### GIVEN TEXT
** begin **
In this article we focus on the merger control provisions. While the Regulations clarify a number of areas, they  do not set out the market share percentage which will trigger notification; this is to be specified at a later date by the Council of Ministers. When fully implemented, the requirement to pre-notify mergers and acquisitions creating potentially anti-competitive ‘economic concentrations’ will be a new step in corporate regulatory control in the UAE.

Scope of the regulations

The Regulations deal with procedures relating to: exemptions from the rules on restrictive agreements and dominant position (Chapter 1); economic concentrations (Chapter 2); and the examination of complaints (Chapter 3).

In each case, the relevant party should apply to the Competition Department of the UAE Ministry of the Economy (Department). The Department will consider the application and make recommendations to the Minister of Economy who issues a resolution on the relevant matter.

Economic concentrations

The concept of ‘economic concentration’ is widely drafted to capture not only traditional share acquisitions but also transfers of assets and liabilities from one entity to another.
** end **
### SOURCE MATERIAL
** begin **
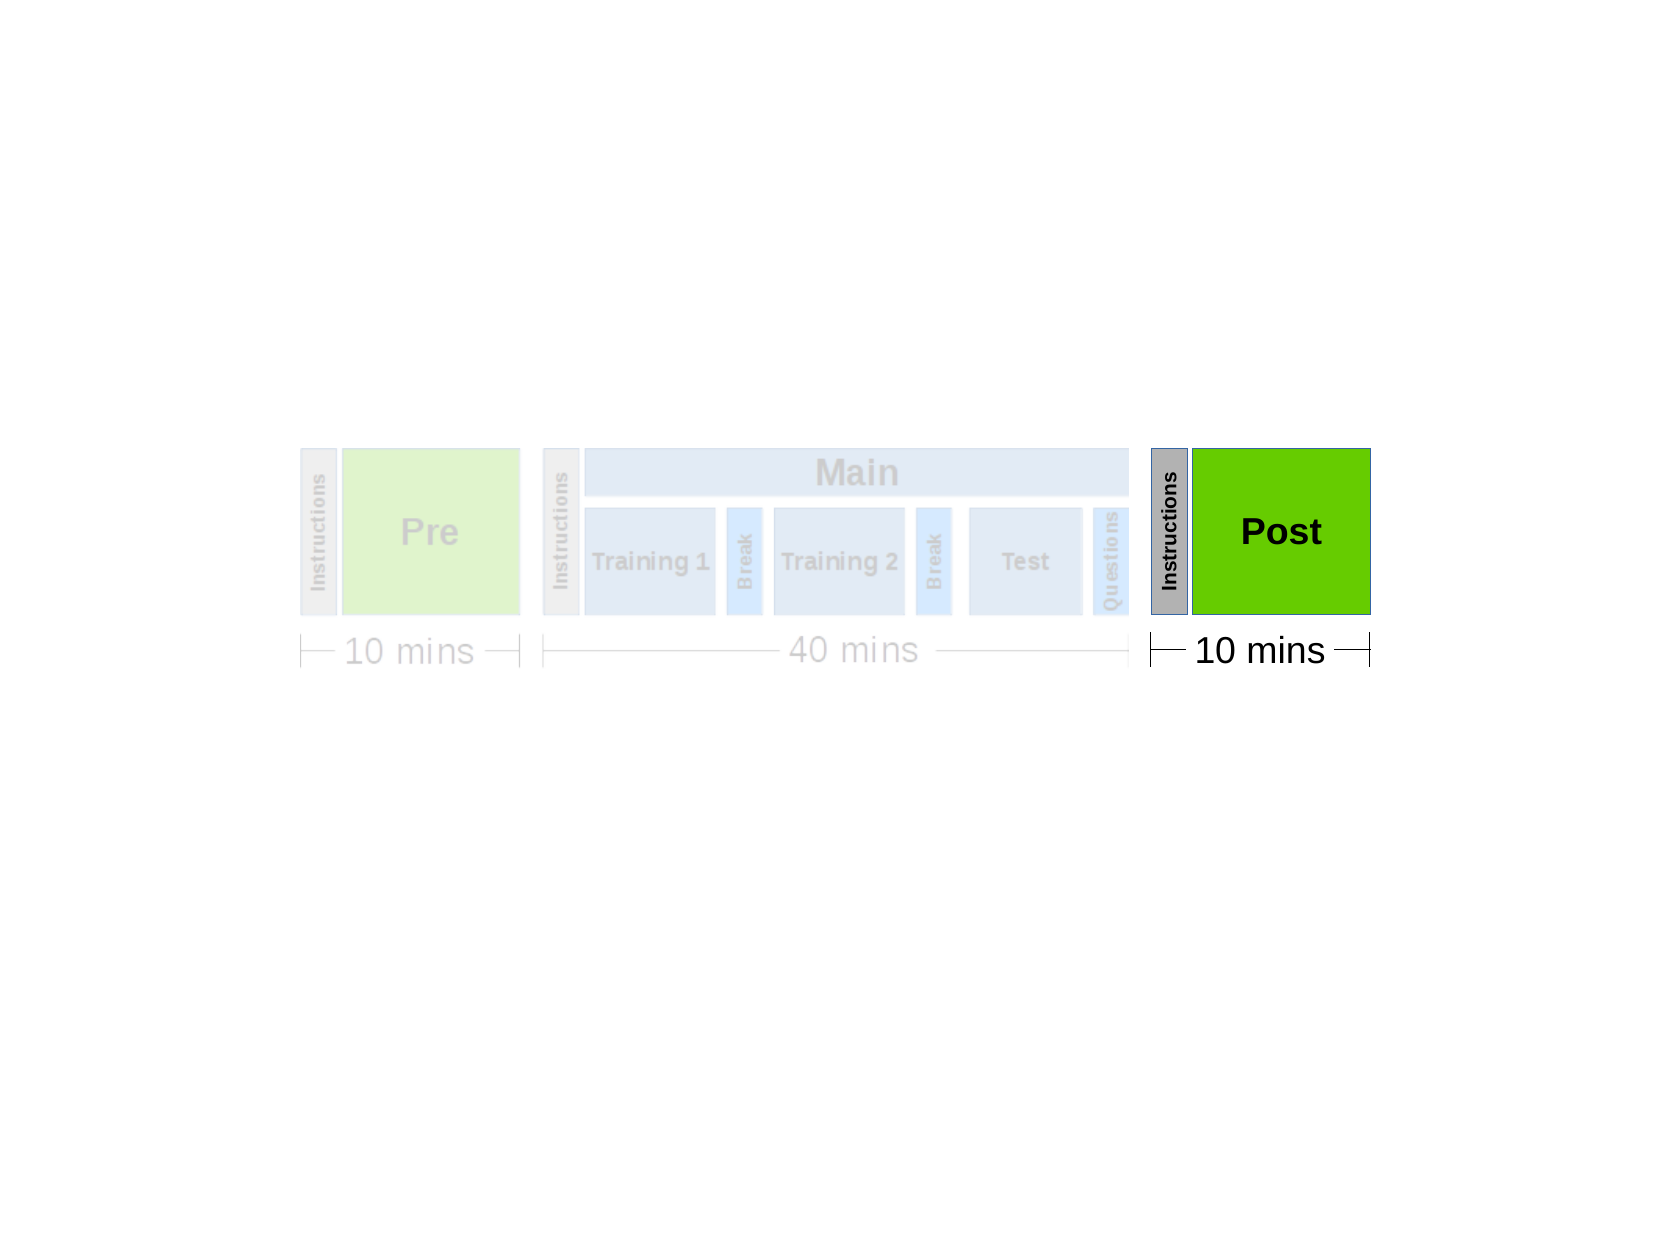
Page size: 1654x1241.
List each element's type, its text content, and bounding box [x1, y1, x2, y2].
** end **
### WRITTEN EXERCISE
For each statement below, say yes or no according to the text on the UAE merger control regulations, and quote the words from that text that decide it. 1. The Regulations state the market share percentage that will trigger notification. 2. Parties apply to the Competition Department of the UAE Ministry of the Economy. 3. An economic concentration covers share acquisitions only.

### FINISHED EXERCISE
1. No: "they do not set out the market share percentage which will trigger notification"
2. Yes: "the relevant party should apply to the Competition Department of the UAE Ministry of the Economy (Department)"
3. No: "not only traditional share acquisitions but also transfers of assets and liabilities from one entity to another"